Ivorian Innocents Witness Racist French Genocidal War Crimes


Meanwhile in Ivory Coast's main city Abidjan, Ivorian police chief Colonel Georges Guiai Bi Poin gave a damning account of clashes that reportedly pitted French forces against protesters at a rally on November 9.

Guiai Bi Poin said he was in charge of about 60 gendarmes outside Abidjan's Hotel Ivoire to prevent demonstrators from storming the building.

He told AFP: "French troops fired directly into the crowd. They opened fire on the orders of their chief Colonel D'Estremon. Without warning."

Guiai Bi Poin he said he was at the French colonel's side in the hotel lobby throughout the night.

Ivorian authorities said a total of 57 civilians were killed and more than 2,200 injured between November 6 and 10, including an unconfirmed number by French troops -- but there is no specific toll for the Hotel Ivoire protest.

Followers of President Laurent Gbagbo accused French soldiers, including snipers hidden in the hotel, of firing on "Young Patriot" loyalists.

Until now, Alliot-Marie has insisted the victims were killed in clashes between Young Patriots and Ivorian police. The French military says only that warning shot were fired in the air.

But Alliot-Marie told RTL radio Sunday, without specifically referring to the Hotel Ivoire incident, that some casualties may have been caused by French troops during the demonstrations.

"They were forced to shoot," she said. "They carried out warning shots and, in a few cases, were forced to make full use of their firearms. There was no way of avoiding it."

"There were doubtless a few victims; we don't know for certain because when things take place by night it is very difficult to know what is going on."

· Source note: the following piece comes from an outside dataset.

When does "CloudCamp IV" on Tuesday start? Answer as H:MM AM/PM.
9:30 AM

She said there were "also a great number of victims inside the crowds, killed by the crush and also from a number of stray bullets," and insisted French troops had shown admirable "self-control and restraint" in "abominable circumstances, faced with a crowd armed with Kalachnikov rifles and guns."

Guiai Bi Poin said the crowd at the Hotel Ivoire was yelling insults but was unarmed.
"Not one of my men fired a shot," he said. "There were no shots from the crowd. None of the demonstrators was armed -- not even with sticks, or knives or rocks."

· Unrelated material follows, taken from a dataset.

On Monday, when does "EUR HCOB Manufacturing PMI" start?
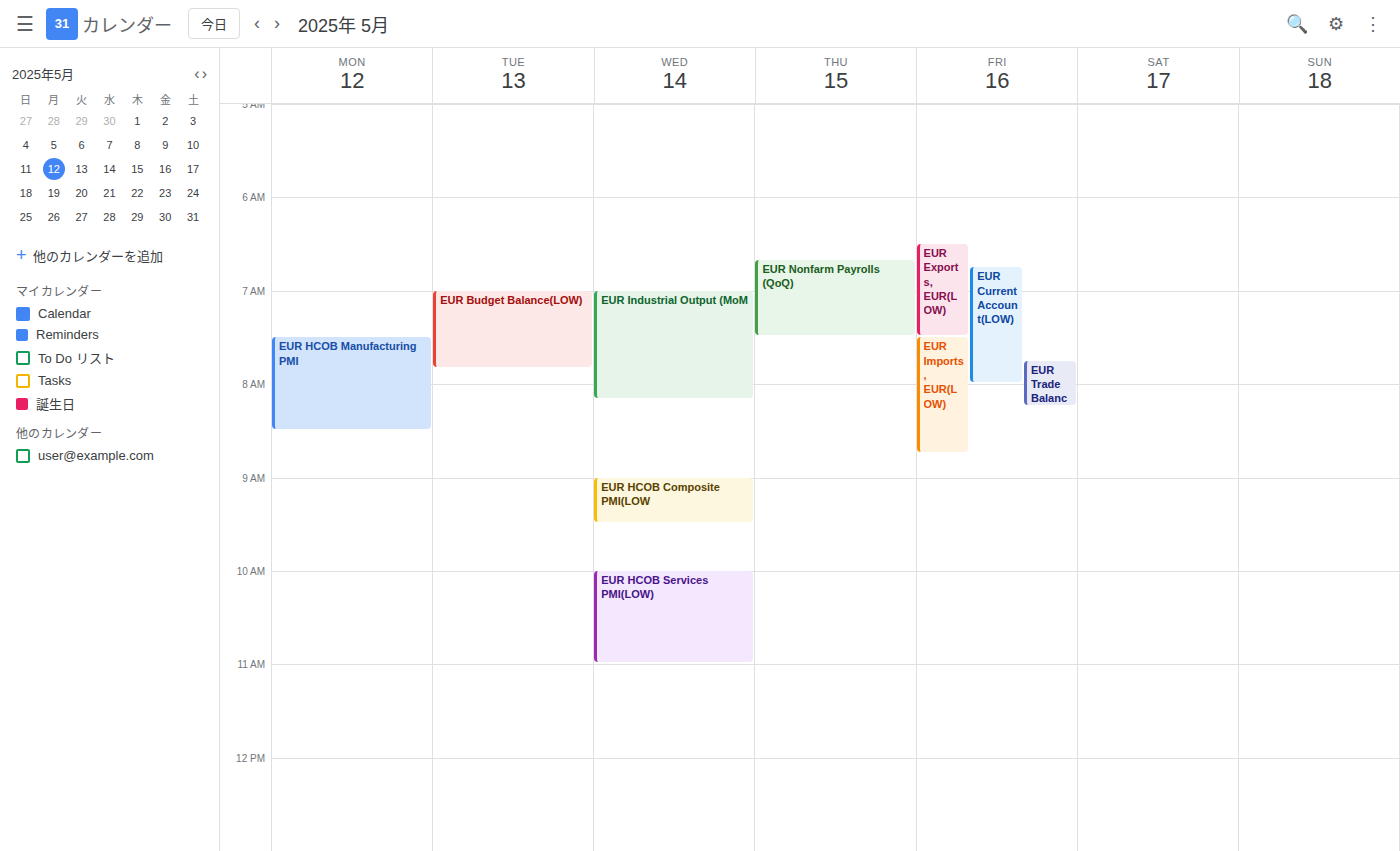
7:30 AM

He said that when he reported to the French commander on the day of the riot, he was told: "Colonel, my barbed wire has been crossed, and the crowd is getting excited. If they do not let us leave within 20 minutes, I am going to shoot."

"Suddenly," said Guiai Bi Poin, "there was a movement on our left and my gendarmes were pushed violently by the crowd. They fell back a meter or two. D'Estremon then said to me, 'Colonel, the red line has been crossed. I am going to open fire. FIRE!'"

The officer said the French troops began shooting. "It was not a haphazard fusillade. It was carried out on the orders of their chief. And there was no warning."

Guiai Bi Poin said he yelled at the French officer to fire in the air, to aim higher, "He did this but some of his men did not obey and some continued to fire on the crowd. I saw lots of people falling, but I do not know how many victims there were."